Elisium

November 13 – December 13, 2015

Baku Museum of Modern Art

Baku, Azerbaijan

Elysium of shades this soul of mine,

Shades silent, luminous, and wholly severed

From this tempestuous age, these restless times,

Their joys and griefs, their aims and their endeavors.

 

Speak, O my soul, Elysium of shades!

What bonds have you with life? Speak, phantoms summoned

From out a day whose very memory fades —

What have you with this heartless mob in common?

 

Fyodor Ivanovich Tyutchev (1832)

Aida's solo exhibition explores the theme of an imaginary botanical garden where the attendees can immerse themselves in its ethereal beauty.

 

One can forego tensions and find inspiration by just observing the flowers in bloom. The artist has attempted to emote her myriad feelings through the paintings displaying beautiful and exotic plants.

 

Mahmudova animates the surface of the canvas, drawing attention to both the process of painting and the material qualities of the paint itself. She plays with depth, perspective, and scale, creating large-scale scenes that capture the attention of the viewer.
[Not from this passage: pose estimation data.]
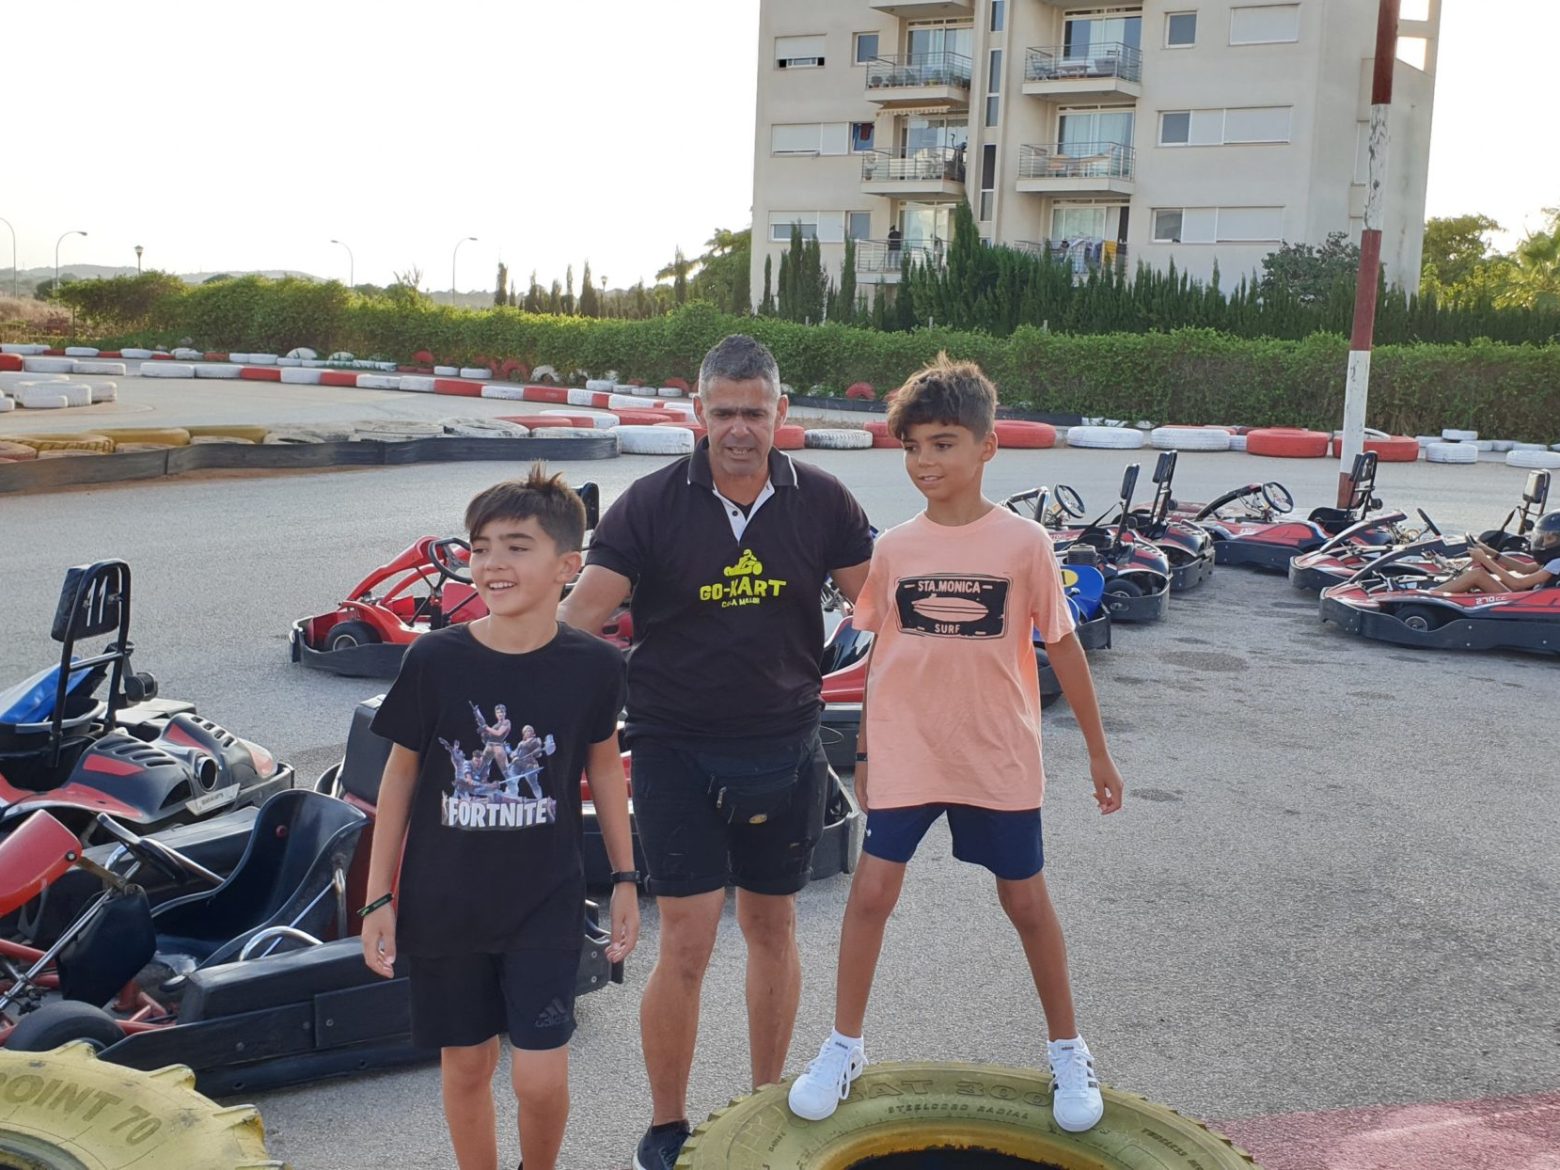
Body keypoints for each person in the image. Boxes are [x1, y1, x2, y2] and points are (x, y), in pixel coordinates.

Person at [786, 354, 1125, 1134]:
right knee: (870, 896)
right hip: (908, 751)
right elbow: (878, 657)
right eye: (912, 447)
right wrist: (866, 751)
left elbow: (1065, 647)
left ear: (986, 447)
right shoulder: (896, 549)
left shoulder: (1023, 544)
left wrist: (1101, 755)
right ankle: (843, 1046)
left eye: (942, 443)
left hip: (996, 755)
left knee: (1026, 903)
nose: (925, 462)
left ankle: (1068, 1049)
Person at [559, 334, 874, 1170]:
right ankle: (667, 1127)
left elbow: (885, 610)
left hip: (784, 742)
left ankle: (765, 1108)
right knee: (689, 938)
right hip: (675, 747)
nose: (740, 429)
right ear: (698, 412)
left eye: (756, 412)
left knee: (773, 925)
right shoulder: (650, 504)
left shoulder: (824, 502)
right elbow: (577, 622)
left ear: (782, 412)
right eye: (724, 412)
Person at [361, 467, 640, 1170]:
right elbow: (398, 777)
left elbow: (604, 768)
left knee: (540, 1078)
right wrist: (377, 897)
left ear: (567, 567)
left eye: (516, 546)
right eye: (481, 546)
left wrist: (628, 877)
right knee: (467, 1067)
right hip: (444, 902)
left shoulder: (594, 667)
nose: (492, 563)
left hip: (543, 902)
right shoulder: (435, 659)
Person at [1430, 513, 1560, 594]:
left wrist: (1484, 560)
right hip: (1530, 596)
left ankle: (1428, 596)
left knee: (1478, 575)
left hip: (1529, 605)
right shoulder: (1554, 560)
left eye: (1549, 539)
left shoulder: (1557, 563)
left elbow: (1518, 584)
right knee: (1479, 578)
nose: (1543, 543)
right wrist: (1491, 552)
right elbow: (1524, 568)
A structure of bold planes of color has been combined with layers of textured brushstrokes. The painted surface is further animated and enlivened with the addition of materials, such as polyurethane foam over which an impasto application of paint is applied to build volume. In the series of paintings, Mahmudova has explored the idea of impermanence. The works provide glimpses of Azerbaijan's natural surroundings, urban environment, and architecture–a backdrop that is undergoing constant and rapid change. A central component of Mahmudova's work is her exploration of memory, its links to identity, and how they both can be continually altered and recalled over time.

 

"The scenes in my paintings have a strong personal resonance, combining places within Baku with those recollected and imagined. Each view captures a moment of stillness against a backdrop that is constantly changing," she explained. This tension between fiction and reality in her paintings is recreated by merging abstract and figurative forms, creating images that are both inviting and disorientating.